On the other side of the Pacific in British Columbia, a writer named Ruth (self-inserted) with existential troubles of her own, finds the lunchbox washed ashore and embarks on a fervent investigation into the diary’s cryptic contents. As she reads more about Nao and her family’s struggles, she becomes aware of the girl’s unfortunate plight and her intention to end her own life. Having very little information as to the when of the journal, she becomes increasingly curious; borderline obsessed to find out if Nao is still alive, and sets about a search that ultimately yields only meager results. Despite the dearth of information, she perseveres as it becomes clear that the answers she seeks and whether or not she finds them will affect her own uncertain trajectory and existence.

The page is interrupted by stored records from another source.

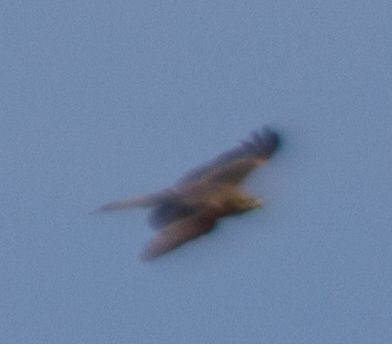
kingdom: Animalia
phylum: Chordata
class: Aves
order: Accipitriformes
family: Accipitridae
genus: Milvus
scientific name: Milvus migrans
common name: Black kite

Along with the diary, the lunchbox contained a watch that belonged to Nao’s great uncle, a Kamikaze pilot conscripted against his will during World War II. Going back to that symbolism I mentioned earlier, the watch becomes a significant metaphor for the passage of time, time running out, and our constant denial of and battle with this reality. Along with the watch and its reminder of our limited existence, the story of Ruth and Nao slowly unfolds as a tapestry of important life lessons for both the characters and the reader, and Ozeki employs a conspicuous metafictional dialogue between Nao and the reader that acts as a constant reminder that this tale is written for you.
Kanji for “Being-Time” from Zen Master Dogen’s ‘On Being and Time’ (the Shobogenzo)
Throughout the book there are themes that are artfully laid out for the reader to learn compassion, to listen, and to slow down, hopefully to better understand themselves and their place in the world. As Ruth and Nao’s worlds edge ever closer together, there is a building suspense that draws the reader in as the passage of time reveals to Ruth bit by bit the account of Nao and her family’s ongoing struggles to understand each other, slowly unveiling the events of their ever expanding timelines.
Packed with philosophy and sardonic humor, A Tale for the Time Being is a brilliant thought experiment that delivers simply as an enchanting story for a summer read or a profound book of metaphor realized on multiple levels, and truly anything in between. I’ve come back for a second read recently and found insights and angles that I missed on the first, and I plan on revisiting it again in the future, hopefully for yet more perspectives.
The author discusses her experience writing the book as well as her methods, processes and relationship with writing in general in an interview with Author Magazine’s Bill Kenower here:
Part two of the interview can be viewed here.
Ripped straight from her bio on her web page, Ozekiland:
Ruth Ozeki is a novelist, filmmaker, and Zen Buddhist priest, whose books have garnered international acclaim for their ability to integrate issues of science, technology, religion, environmental politics, and global pop culture into unique, hybrid, narrative forms.
Her new(est) novel, The Book of Form and Emptiness, published by Viking in September 2021, tells the story of a young boy who, after the death of his father, starts to hear voices and finds solace in the companionship of his very own book.
Her novels, My Year of Meats (1998), All Over Creation (2003), A Tale for the Time Being (2013) and The Book of Form and Emptiness (2022) have been translated and published in over thirty countries. Her third novel, A Tale for the Time Being, won the LA Times Book Prize, and was shortlisted for the Man Booker Prize and the National Book Critics Circle Award. The Book of Form and Emptiness is the winner of the 2022 Women’s Prize for Fiction as well as the 22nd Annual Massachusetts Book Award, the BC Yukon Book Prize, and the Julia Ward Howe Prize for Fiction.